Range of Movement (ROM):
• Remember Test the unaffected limb first for baseline comparison.
Active ROM/Strength:
• If the patient moves actively, it shows strength therefore test
• Test isometrically or isotonically.
• If no active movement, skip strength testing initially.
Passive ROM:
• If the patient cannot move, assist the limb passively through its range.
3 EXTRA NEURO:
Proprioception: (body's ability to sense its position and movement in space)

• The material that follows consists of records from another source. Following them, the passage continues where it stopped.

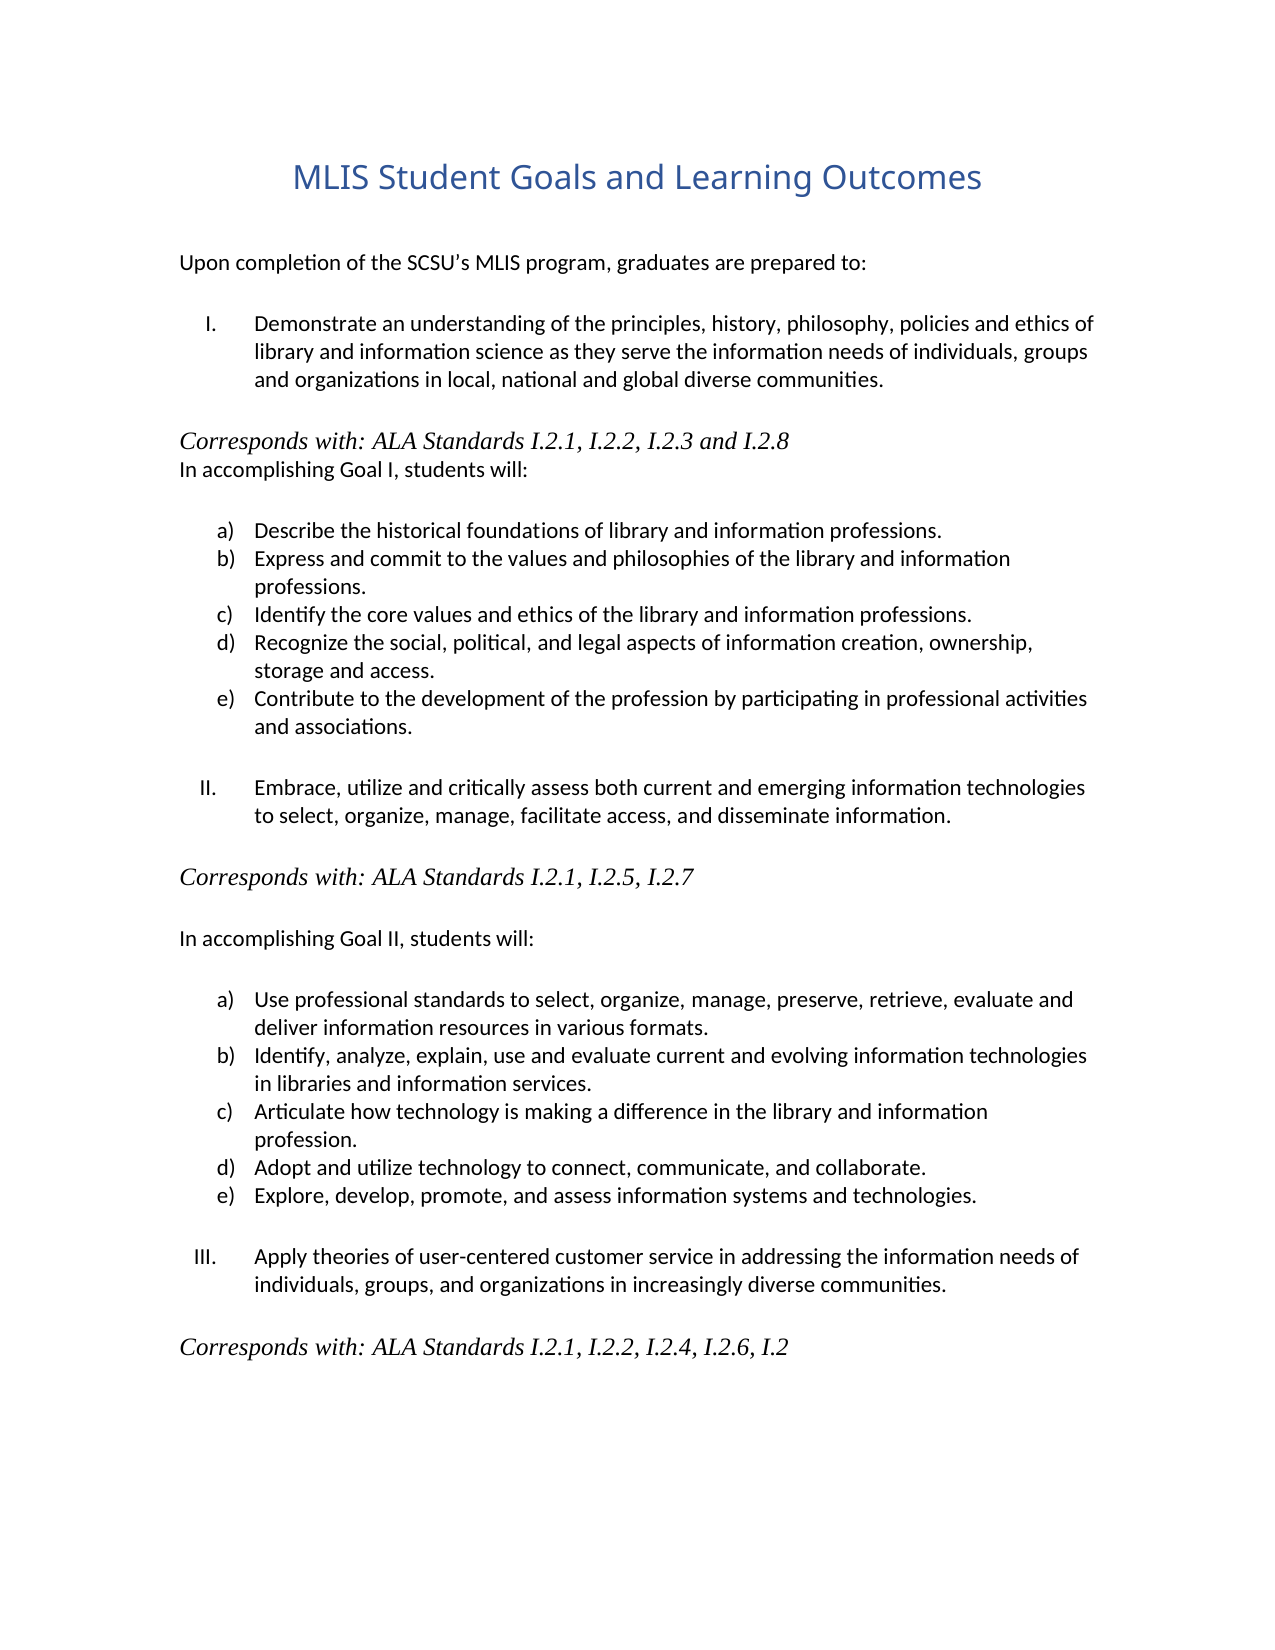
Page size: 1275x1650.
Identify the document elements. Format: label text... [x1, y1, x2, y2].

list Adopt and utilize technology to connect, communicate, and collaborate. [217, 1153, 1096, 1181]
text Upon completion of the SCSU’s MLIS program, graduates are prepared to: [179, 248, 1096, 276]
list Explore, develop, promote, and assess information systems and technologies. [217, 1181, 1096, 1209]
subtitle MLIS Student Goals and Learning Outcomes [179, 154, 1096, 199]
list Demonstrate an understanding of the principles, history, philosophy, policies and ethics of library and information science as they serve the information needs of individuals, groups and organizations in local, national and global diverse communities. [217, 309, 1096, 393]
list Contribute to the development of the profession by participating in professional activities and associations. [217, 684, 1096, 740]
list Articulate how technology is making a difference in the library and information profession. [217, 1097, 1096, 1153]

• Ask the patient to close their eyes.
• Replicate a movement on affected side (e.g., physio passively moves the foot up/down).
• Ask them to describe the movement.
Sensation:
• Use two tubes (warm/cold water) or tools like sponges or neuro tips.
• Apply with eyes closed; ask the patient to identify:
o Warm vs cold.
o Light touch vs pressure.
Coordination: (Skip if no limb activity is present.)
Tests:
o Heel-to-shin test.
o Finger-to-nose test.
Tone: Perform a velocity stretch test to assess tone.